Ayah Ambo Solo, Omar Ali, memiliki perkebunan lada hitam dan gambir di Kalimantan dan Sumatra serta mengelola armada kapal yang berdagang di Nusantara.
Keluarga ini tinggal di kediaman megah tiga lantai di Java Road (sekarang Crawford Lane), yang dikenal sebagai Rumah Besar, dibangun oleh tukang kayu Bugis dari Sulawesi.
Rumah ini menjadi pusat bagi pedagang Bugis yang mengunjungi pelabuhan Singapura, menegaskan hubungan erat keluarga dengan tradisi maritim Bugis.
Masyarakat Bugis, yang berasal dari Sulawesi Selatan, terkenal sebagai pelaut dan pedagang terampil, sering dijuluki “Viking Asia Tenggara.”
Pada abad ke-18, mereka membangun jaringan perdagangan di seluruh Nusantara, termasuk Singapura, setelah konflik dengan Belanda di Makassar memaksa banyak di antara mereka mencari peluang baru.

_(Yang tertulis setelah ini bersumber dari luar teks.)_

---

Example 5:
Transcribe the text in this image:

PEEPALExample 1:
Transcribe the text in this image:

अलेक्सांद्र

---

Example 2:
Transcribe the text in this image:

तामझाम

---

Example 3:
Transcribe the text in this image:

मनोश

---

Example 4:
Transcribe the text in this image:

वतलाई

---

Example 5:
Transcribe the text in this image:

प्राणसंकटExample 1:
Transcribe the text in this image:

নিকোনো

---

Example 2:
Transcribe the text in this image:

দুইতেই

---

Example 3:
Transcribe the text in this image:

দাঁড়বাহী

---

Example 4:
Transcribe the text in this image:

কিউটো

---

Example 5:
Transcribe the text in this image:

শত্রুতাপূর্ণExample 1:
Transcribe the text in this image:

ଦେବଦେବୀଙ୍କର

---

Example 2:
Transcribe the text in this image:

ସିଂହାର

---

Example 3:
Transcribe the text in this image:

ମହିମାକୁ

Keahlian mereka dalam pembuatan kapal dan navigasi, menggunakan kapal seperti padewakang dan phinisi, menjadikan mereka pemain dominan dalam perdagangan regional. Di Singapura, pedagang Bugis tiba segera setelah Stamford Raffles mendirikan pos perdagangan Inggris pada tahun 1819, berkontribusi besar pada pertumbuhan pulau itu sebagai pusat regional.
Ambo Sooloh mewarisi warisan kehebatan maritim dan semangat kewirausahaan ini. Setelah ayahnya meninggal pada tahun 1921, ia mengambil alih kekaisaran dagang keluarga, mengelola properti dan memperluas perdagangan berlian.

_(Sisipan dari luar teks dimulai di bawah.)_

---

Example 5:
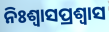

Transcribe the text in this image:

ନିଃଶ୍ୱାସପ୍ରଶ୍ୱାସ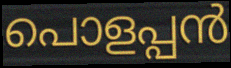
പൊളപ്പൻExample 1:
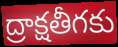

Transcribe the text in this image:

ద్రాక్షతీగకు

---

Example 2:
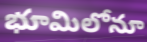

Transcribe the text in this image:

భూమిలోనూ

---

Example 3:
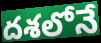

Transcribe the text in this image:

దశలోనే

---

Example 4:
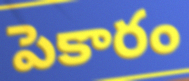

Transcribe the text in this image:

పెకారం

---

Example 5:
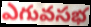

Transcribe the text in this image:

ఎగువసభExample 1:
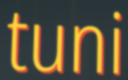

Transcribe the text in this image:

tuni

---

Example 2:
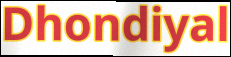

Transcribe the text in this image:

Dhondiyal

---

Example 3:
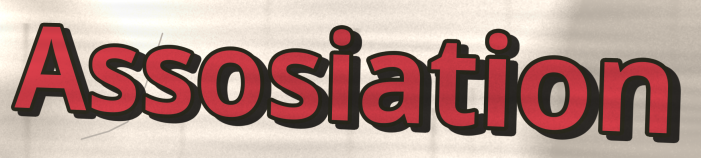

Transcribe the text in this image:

Assosiation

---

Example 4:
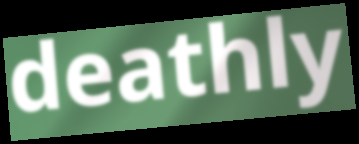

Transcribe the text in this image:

deathly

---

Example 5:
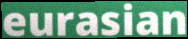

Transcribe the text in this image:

eurasianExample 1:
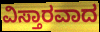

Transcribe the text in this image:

ವಿಸ್ತಾರವಾದ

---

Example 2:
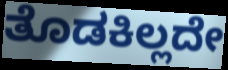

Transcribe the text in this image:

ತೊಡಕಿಲ್ಲದೇ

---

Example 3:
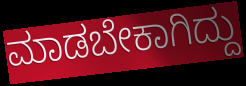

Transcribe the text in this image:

ಮಾಡಬೇಕಾಗಿದ್ದು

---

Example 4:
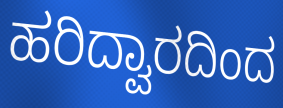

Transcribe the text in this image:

ಹರಿದ್ವಾರದಿಂದ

Warisan Bugisnya menanamkan rasa kuat akan komunitas dan kepemimpinan, yang akan menentukan kontribusinya pada masyarakat Melayu-Muslim Singapura.
Peran dan Kontribusi di Singapura
Ambo Sooloh adalah pemimpin serba bisa yang perannya mencakup bisnis, filantropi, dan advokasi komunitas. Latar belakang Bugisnya, yang berakar pada budaya perdagangan dan kohesi sosial, membentuk pendekatannya dalam kepemimpinan.
1. Pengusaha dan Magnat Properti
Membangun kekayaan ayahnya, Ambo Sooloh memperluas kepentingan bisnis keluarga, mengelola properti luas di Singapura, termasuk di North Bridge Road, Sago Lane, Queen Street, Jalan Besar, dan Tan Quee Lan Street.
Investasinya di perkebunan lada dan gambir di Kalimantan dan Sumatra, serta perdagangan berlian, memperkuat statusnya sebagai pengusaha terkemuka. Keberhasilannya mencerminkan tradisi Bugis dalam beradaptasi dan berwirausaha, menavigasi jaringan perdagangan yang kompleks di Asia Tenggara.
2. Pendiri Utusan Melayu
Salah satu kontribusi Ambo Sooloh yang paling abadi adalah mendirikan Utusan Melayu, surat kabar berbahasa Melayu pertama yang sepenuhnya dimiliki oleh komunitas Melayu, pada tahun 1939.
Bermitra dengan Yusof Ishak, yang kemudian menjadi presiden pertama Singapura, Ambo Sooloh berperan penting dalam mengumpulkan dana melalui saham dari komunitas Melayu.
Pada masa ketika surat kabar Melayu biasanya dimiliki oleh Muslim Arab atau India, Utusan Melayu memberdayakan suara Melayu dan memupuk identitas budaya.